Exercises to complete:
A - Answer these questions about the post on academia and tenure:
(i) What three things fuelled the sleepless nights of study?
(ii) How long can academia's hazing rituals last?
(iii) Which historical figure would tenure have spared from hemlock poisoning?
B - Quote the post on academia and tenure word for word, starting at "Wednesday, March 11, 2009" and ending at "graduate student crowd.".

Wednesday, March 11, 2009

Academia and its Discontents

This troubling New York Times article has been making the rounds lately among my predominantly humanities graduate student crowd.

None of us got into academia to get rich, but we all thought that we'd at least have a job.  We slogged through seemingly endless years of study, classes and essays.  We struggled through exams, comps, vivas...all to demonstrate to the powers that be that we are worthy.  And throughout the sleepless nights spent hunched over books or illuminated by the glow of a computer screen, fuelled by a concoction of espresso, ephedrine, and Red Bull, there was, at the very far end of the tunnel a dim, barely visible light towards which we slowly inched our way: Tenure.  

You see, academia is not unlike fraternities on a much larger, long-term, and more sadistic scale.  Academia's hazing rituals can last well over a decade, and include such perversities as marking towering piles of papers written by barely-literate first years or producing reams of research from which one's supervisor will pluck a single fact, figure or sentence to be used in his/her forthcoming publication (acknowledgement not guaranteed).  One does this while earning barely more than the minimum wage, burdened with tuition fees and past student debt, and subsisting almost entirely on ramen noodles.  Why you ask?  Because once we get past all that, once we get in, we're in for life.

Tenure is the ultimate in job security.  Barring gross misconduct (and even then), the tenured professor can not be fired.  The logic behind this, historically, has been that once an academic has established his/her credentials and abilities, he/she should be free to pursue research without fear of harassment from the institution.  Such an arrangement would have spared Socrates a rather nasty bout of hemlock poisoning.  And so, the US Supreme Court notwithstanding, academia remains one of the very last bastions of the job security afforded by what is essentially a life appointment.

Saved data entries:
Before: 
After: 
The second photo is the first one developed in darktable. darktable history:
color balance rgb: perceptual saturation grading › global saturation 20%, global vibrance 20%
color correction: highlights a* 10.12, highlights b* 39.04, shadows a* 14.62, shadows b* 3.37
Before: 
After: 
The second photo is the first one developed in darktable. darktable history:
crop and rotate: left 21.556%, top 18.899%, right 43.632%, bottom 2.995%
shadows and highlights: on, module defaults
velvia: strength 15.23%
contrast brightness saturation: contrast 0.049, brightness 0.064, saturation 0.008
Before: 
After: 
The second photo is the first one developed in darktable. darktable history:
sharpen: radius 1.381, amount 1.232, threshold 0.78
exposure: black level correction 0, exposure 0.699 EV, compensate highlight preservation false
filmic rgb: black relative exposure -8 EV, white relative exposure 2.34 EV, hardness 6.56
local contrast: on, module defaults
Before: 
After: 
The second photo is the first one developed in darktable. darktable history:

Results of the exercise:
A -
(i) Espresso, ephedrine, and Red Bull.
(ii) Well over a decade.
(iii) Socrates.

B -
Wednesday, March 11, 2009

Academia and its Discontents

This troubling New York Times article has been making the rounds lately among my predominantly humanities graduate student crowd.